Our fifth most visited do not do relates to depression in people with chronic physical health problems. Dosulepin is an antidepressant used especially to reduce symptoms of anxiety. The drug has a very small margin of safety between the maximum therapeutic dose and potentially fatal doses.

According to the MHRA:

  • the drug should be avoided among new patients
  • where necessary only specialist-care prescribers should start treatment for patients who have not previously received dosulepin
  • and prescribers should limit the amount issued per prescription

Consequently, NICE recommends that when prescribing antidepressants, clinicians should be aware that dosulepin should not be prescribed.

4. Pregnant women should not be routinely screened for group B streptococcus

Group B Streptococcus (GBS) is a typically harmless, common bacterium found in the digestive system and the female reproductive system.

During labour and birth, babies may come into contact with GBS and may be colonised by the bacterium.

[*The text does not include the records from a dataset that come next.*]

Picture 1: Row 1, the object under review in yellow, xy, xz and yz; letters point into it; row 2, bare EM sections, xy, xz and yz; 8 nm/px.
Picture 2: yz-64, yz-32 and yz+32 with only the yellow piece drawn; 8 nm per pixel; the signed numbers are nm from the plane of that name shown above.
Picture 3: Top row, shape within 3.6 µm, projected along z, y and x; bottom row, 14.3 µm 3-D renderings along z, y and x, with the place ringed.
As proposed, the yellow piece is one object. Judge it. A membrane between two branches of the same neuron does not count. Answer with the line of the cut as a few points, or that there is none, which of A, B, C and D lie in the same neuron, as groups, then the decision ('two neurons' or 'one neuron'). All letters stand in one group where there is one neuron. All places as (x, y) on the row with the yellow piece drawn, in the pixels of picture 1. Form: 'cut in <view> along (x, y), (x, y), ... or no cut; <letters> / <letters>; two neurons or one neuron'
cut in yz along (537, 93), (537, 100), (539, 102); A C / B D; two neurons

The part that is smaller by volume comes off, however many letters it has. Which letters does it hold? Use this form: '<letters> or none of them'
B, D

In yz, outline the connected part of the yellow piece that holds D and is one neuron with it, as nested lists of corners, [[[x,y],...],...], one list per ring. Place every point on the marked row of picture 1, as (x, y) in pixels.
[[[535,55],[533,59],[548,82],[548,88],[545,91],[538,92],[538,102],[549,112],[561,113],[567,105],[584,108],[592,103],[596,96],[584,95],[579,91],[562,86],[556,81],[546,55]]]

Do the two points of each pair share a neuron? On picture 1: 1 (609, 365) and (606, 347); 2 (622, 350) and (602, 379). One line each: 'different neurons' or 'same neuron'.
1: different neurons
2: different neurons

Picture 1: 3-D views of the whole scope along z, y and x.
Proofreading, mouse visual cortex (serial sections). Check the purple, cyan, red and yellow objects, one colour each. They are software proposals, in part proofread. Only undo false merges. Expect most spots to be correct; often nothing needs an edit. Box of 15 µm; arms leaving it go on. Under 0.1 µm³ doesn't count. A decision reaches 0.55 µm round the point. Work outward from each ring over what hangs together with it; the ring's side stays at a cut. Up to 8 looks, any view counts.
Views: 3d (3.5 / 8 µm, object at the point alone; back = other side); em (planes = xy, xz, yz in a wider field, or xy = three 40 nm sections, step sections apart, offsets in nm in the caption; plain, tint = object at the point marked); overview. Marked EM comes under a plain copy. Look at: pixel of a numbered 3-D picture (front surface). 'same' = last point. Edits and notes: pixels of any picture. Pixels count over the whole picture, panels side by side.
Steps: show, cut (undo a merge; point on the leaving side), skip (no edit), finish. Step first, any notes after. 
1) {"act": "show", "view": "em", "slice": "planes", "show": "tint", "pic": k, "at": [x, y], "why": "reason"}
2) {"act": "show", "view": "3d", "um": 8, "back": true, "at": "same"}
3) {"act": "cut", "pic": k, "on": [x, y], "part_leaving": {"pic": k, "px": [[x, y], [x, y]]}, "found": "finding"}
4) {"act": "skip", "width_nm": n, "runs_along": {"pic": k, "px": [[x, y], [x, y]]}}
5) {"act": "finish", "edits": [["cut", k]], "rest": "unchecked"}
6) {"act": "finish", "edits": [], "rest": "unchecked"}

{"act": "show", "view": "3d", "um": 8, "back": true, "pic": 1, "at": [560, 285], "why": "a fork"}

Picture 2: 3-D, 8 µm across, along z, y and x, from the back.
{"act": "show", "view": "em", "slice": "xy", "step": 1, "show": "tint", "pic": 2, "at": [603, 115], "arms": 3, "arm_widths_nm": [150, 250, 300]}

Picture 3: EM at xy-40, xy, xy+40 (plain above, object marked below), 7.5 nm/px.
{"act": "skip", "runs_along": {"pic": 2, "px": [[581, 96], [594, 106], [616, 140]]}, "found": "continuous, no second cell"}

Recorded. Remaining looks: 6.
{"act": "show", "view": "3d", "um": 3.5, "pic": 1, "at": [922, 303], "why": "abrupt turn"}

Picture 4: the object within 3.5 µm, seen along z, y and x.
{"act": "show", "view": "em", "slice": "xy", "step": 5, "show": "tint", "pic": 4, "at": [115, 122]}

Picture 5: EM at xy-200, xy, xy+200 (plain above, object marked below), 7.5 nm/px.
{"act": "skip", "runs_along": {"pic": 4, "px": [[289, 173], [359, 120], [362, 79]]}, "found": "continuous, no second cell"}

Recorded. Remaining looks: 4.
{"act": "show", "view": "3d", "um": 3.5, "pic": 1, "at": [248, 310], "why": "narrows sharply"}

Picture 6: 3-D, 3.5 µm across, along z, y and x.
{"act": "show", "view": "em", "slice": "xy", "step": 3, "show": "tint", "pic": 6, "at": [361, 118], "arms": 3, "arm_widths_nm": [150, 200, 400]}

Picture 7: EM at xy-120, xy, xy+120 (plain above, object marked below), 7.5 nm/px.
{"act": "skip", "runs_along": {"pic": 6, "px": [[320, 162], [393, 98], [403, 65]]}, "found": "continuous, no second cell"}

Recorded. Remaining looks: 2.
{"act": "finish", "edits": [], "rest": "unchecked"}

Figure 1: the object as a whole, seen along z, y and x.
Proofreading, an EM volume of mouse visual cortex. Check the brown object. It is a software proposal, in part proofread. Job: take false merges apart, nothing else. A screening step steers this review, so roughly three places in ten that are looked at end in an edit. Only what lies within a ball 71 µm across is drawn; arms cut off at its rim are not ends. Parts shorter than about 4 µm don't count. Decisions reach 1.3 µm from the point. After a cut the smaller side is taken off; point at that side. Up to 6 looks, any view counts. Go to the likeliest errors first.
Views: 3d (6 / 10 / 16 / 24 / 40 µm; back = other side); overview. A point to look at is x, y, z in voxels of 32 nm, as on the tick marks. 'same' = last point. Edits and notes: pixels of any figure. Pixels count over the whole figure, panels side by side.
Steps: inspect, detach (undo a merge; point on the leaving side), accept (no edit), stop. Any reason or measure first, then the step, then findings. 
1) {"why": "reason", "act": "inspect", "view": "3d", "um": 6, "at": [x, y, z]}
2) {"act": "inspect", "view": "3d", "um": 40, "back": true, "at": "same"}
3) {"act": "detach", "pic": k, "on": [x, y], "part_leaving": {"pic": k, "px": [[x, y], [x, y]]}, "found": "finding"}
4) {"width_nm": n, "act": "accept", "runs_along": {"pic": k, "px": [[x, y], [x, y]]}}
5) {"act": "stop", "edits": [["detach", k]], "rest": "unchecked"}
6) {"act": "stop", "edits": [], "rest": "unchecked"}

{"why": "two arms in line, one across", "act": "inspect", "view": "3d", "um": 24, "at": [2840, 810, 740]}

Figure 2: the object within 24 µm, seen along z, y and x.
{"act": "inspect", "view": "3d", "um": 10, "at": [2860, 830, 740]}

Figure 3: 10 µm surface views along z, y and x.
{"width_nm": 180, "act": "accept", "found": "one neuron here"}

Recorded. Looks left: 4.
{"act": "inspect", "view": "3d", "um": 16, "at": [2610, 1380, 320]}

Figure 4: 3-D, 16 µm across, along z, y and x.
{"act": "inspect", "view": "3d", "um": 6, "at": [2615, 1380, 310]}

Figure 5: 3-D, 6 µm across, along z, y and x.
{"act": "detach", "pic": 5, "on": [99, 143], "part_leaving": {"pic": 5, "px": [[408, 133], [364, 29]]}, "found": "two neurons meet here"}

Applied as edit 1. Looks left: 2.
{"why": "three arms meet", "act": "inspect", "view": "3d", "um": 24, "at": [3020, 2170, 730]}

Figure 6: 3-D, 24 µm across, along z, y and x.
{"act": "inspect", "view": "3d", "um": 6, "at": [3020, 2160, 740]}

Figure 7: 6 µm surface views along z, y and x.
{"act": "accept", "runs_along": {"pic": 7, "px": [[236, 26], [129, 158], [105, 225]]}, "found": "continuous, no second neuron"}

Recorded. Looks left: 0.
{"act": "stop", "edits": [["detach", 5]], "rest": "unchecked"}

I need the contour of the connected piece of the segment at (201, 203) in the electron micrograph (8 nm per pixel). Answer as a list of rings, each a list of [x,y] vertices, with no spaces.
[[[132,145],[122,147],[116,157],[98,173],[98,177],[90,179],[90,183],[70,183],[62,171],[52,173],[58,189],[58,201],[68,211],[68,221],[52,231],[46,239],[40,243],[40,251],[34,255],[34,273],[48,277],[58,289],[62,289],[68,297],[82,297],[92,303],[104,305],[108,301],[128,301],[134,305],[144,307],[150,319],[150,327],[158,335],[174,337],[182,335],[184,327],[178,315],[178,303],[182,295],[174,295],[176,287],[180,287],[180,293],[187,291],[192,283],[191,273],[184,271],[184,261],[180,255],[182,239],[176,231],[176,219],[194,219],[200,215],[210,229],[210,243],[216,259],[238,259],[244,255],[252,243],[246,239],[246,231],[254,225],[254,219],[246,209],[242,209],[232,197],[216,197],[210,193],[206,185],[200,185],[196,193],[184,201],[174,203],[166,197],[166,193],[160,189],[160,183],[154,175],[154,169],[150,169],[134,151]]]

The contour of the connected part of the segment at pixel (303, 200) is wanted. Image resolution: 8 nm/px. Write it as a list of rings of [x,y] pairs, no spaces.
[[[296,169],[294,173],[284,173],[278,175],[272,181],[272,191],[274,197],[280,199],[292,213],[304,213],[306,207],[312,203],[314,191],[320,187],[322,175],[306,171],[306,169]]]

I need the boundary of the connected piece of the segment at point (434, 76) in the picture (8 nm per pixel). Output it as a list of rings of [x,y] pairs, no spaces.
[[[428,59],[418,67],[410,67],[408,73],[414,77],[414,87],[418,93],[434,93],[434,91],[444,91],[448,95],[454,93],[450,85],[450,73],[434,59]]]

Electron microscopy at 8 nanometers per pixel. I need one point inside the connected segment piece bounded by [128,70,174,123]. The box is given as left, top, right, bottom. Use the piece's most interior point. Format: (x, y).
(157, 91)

While in most cases, this causes no harm, there can be a risk that GBS passes to the baby during childbirth, or that serious complications occur.

While screening might seem like an appropriate process for identifying pregnant women who are at risk of GBS, NICE recommends that this should not be done.

This is because, NICE says, the evidence of the clinical and cost effectiveness of screening remains uncertain.

As Public Health England points out, testing for GBS will only tell if a woman is carrying GBS, and not if their unborn baby will become unwell. Furthermore, screening may lead to a large number of women being offered antibiotics that they do not need.

3. Antibiotics for the management of otitis media with effusion

The third most visited do not do recommendation also relates to the subject of antibiotics.

In its guideline on the surgical management of otitis media with effusion (OME) in children, NICE does not recommend antibiotics for the management of the condition.

Research shows that antibiotics are neither cost, nor clinically effective for the treatment of OME among children. For example, a Cochrane systematic review published in 2012 showed that treating otitis media with antibiotics can have immediate adverse effects, and that there was no evidence for substantial improvement in hearing loss.

2. Screening for gestational diabetes using fasting plasma glucose

Published in 2008, the NICE guideline on diabetes in pregnancy recommends that screening for gestational diabetes using risk factors is recommended in a healthy population.

However, the guideline also recommends that screening for gestational diabetes using fasting plasma glucose, random blood glucose, glucose challenge test and urinalysis for glucose should not be undertaken.

There is limited evidence on the clinical and cost effectiveness of delivering universal screening. This is especially the case with women who are at lower risk of gestational diabetes through conventional risk factors, such as obesity, and a family history of diabetes.

1. The use of admission cardiotocography in low-risk pregnancy

Our most visited do not do recommendation comes from our intrapartum care guideline on the care of healthy women and their babies during childbirth.

Admission cardiotocography is a test used to monitor hypoxia – a condition where the body is deprived of oxygen – among foetuses during labour.

Current research suggests that cardiotocography has no benefit and is not effective in women with pregnancies that are of low risk.

A review from the World Health Organisation found that with the exception of reduction in the incidence of neonatal seizures, there were no short- or long-term benefits of routine continuous electronic foetal monitoring.

In its current guideline on intrapartum care, NICE says that the use of admission cardiotocography in low-risk pregnancy is not recommended in any birth setting as part of the initial assessment.